Online course quality evaluation instruments: A scoping review
DOI:
https://doi.org/10.14742/ajet.8978Keywords:
course quality, online course design, higher education, learning design, scoping reviewAbstract
How do we make judgements about the quality of online courses? Checklists and rubrics are commonplace in higher education for establishing and measuring design features of online courses. They are created and used by institutions, academics and educational designers to standardise measures for quality online course design. Despite an intensifying spotlight on quality learning and teaching in higher education, no large-scale review of course quality instruments has occurred. This scoping review aimed to ascertain the conceptions of quality being promoted by course quality evaluation instruments and the capability-building resources that underpin these instruments. Seventy-five instruments used to measure quality in online course design in higher education were identified via a systematic search. These instruments were charted and coded. This paper reports on findings that summarise the key attributes of the course quality evaluation instruments, conceptualises a shared definition of course quality and proposes specific core criteria for measuring course quality under the domains of learning design, assessment and evaluation, usability and accessibility, social interaction and technology. The findings indicate that course quality instruments and their support resources have capability-building potential; yet, mostly this potential is not fully realised. We recommend shifting the capability-building potential of these tools from checking compliance to enabling skills development.

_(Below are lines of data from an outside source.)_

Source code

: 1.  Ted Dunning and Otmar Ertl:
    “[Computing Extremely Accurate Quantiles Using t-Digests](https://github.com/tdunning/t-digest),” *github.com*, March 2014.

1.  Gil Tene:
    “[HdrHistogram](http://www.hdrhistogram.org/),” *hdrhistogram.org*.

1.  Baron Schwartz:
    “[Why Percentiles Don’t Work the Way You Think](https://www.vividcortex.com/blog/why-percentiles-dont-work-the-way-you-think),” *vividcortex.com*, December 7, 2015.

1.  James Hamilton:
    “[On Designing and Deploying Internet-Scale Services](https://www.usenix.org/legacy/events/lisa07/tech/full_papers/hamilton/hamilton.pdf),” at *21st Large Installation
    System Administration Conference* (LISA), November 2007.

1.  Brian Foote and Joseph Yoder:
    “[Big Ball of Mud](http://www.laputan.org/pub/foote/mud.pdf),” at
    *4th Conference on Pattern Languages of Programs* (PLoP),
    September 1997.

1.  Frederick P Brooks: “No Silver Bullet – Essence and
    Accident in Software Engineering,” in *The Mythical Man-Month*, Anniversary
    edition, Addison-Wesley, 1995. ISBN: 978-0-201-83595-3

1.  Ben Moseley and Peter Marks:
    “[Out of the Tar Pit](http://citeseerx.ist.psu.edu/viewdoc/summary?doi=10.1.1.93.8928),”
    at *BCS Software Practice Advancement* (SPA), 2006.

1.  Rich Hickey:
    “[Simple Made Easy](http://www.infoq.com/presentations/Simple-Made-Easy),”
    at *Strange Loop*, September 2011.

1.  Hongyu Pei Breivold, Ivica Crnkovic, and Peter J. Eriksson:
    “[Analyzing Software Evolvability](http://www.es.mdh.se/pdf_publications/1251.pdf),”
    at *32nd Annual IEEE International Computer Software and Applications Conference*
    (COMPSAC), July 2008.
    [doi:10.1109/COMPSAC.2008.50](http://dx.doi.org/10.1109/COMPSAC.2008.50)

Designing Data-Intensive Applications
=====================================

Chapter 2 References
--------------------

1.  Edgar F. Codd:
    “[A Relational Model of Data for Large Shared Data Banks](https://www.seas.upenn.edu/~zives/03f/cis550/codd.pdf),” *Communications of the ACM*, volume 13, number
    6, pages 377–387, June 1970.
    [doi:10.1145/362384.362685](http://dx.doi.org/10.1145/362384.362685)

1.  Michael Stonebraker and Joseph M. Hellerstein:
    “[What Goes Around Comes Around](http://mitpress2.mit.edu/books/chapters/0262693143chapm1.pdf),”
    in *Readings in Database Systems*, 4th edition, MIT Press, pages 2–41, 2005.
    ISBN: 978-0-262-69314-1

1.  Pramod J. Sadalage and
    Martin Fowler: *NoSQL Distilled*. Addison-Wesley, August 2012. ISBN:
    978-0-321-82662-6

Implications for practice:
- Teaching academics can ensure course quality by using evaluation instruments featuring the five overarching conceptualisations of course quality.
- Teaching academics should customise quality evaluation instruments around agreed standards and definitions of the elements of course quality.
- In collaboration with teaching academics, third-space professionals should leverage the affordances of course quality evaluation instruments to build staff capability and agency.